I need to find the value of $$L=\lim_{n \rightarrow \infty}\displaystyle\prod_{r=1}^{n} \left(1+\dfrac{r^2}{n^2}\right)^{1/n}$$
Is doing this OK?--
$$\begin{align} L &=\lim_{n \rightarrow \infty}\left(1+\dfrac{1^2}{n^2}\right)^{1/n}\left(1+\dfrac{2^2}{n^2}\right)^{1/n} \ ... \ \left(1+\dfrac{n^2}{n^2}\right)^{1/n} \\ &=\lim_{n \rightarrow \infty} e^{1^2/n^3} e^{2^2/n^3} \ ... \ e^{n^2/n^3} \\ &= \lim_{n \rightarrow \infty} e^{n (n+1)(2n+1)/6n^3}\\ &=e^{1/3} \end{align}$$
I get $L=e^{1/3}$ but the answer is $2e^{\pi/2-2}$.
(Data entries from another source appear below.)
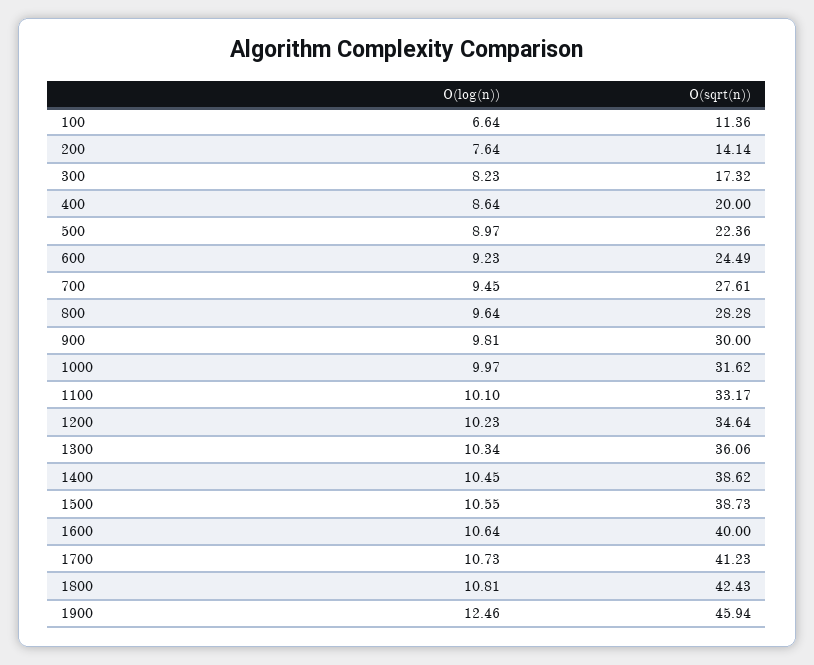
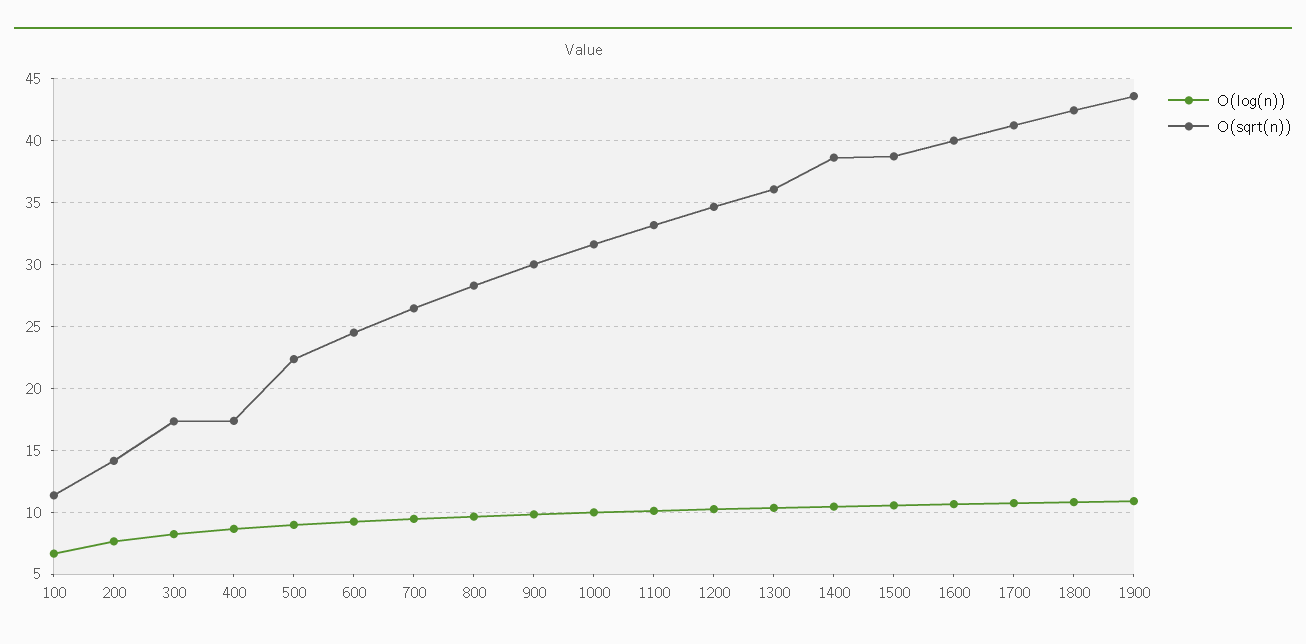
  {
    "O(log(n))": {
      "100": 6.64,
      "200": 7.64,
      "300": 8.23,
      "400": 8.64,
      "500": 8.97,
      "600": 9.23,
      "700": 9.45,
      "800": 9.64,
      "900": 9.81,
      "1000": 9.97,
      "1100": 10.1,
      "1200": 10.23,
      "1300": 10.34,
      "1400": 10.45,
      "1500": 10.55,
      "1600": 10.64,
      "1700": 10.73,
      "1800": 10.81,
-     "1900": 12.46
+     "1900": 11
    },
    "O(sqrt(n))": {
      "100": 11.36,
      "200": 14.14,
      "300": 17.32,
-     "400": 20,
+     "400": 17.5,
      "500": 22.36,
      "600": 24.49,
-     "700": 27.61,
+     "700": 26.5,
      "800": 28.28,
      "900": 30,
      "1000": 31.62,
      "1100": 33.17,
      "1200": 34.64,
      "1300": 36.06,
      "1400": 38.62,
      "1500": 38.73,
      "1600": 40,
      "1700": 41.23,
      "1800": 42.43,
-     "1900": 45.94
+     "1900": 43.5
    }
  }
Where have I gone wrong? How to arrive at the correct answer $2e^{\pi/2-2}$?
Thank you.
$$L=\lim_{n \rightarrow \infty}\displaystyle\prod_{r=1}^{n} \left(1+\dfrac{r^2}{n^2}\right)^{1/n}$$
$$\ln L=\lim_{n \rightarrow \infty}\frac1n\sum_{r=1}^n\ln\left(1+\dfrac{r^2}{n^2}\right)=\int_0^1\ln(1+x^2)dx$$
$$\int\ln(1+x^2)dx=\ln(1+x^2)\int dx-\int\left(\frac{d[\ln(1+x^2)]}{dx}\int dx\right)dx$$
$$=x\ln(1+x^2)-\int\frac{2x^2}{1+x^2}dx$$
$$=x\ln(1+x^2)-\int\frac{2(x^2+1)-2}{1+x^2}dx$$
$$=x\ln(1+x^2)-2\int dx+2\int\frac1{1+x^2}dx$$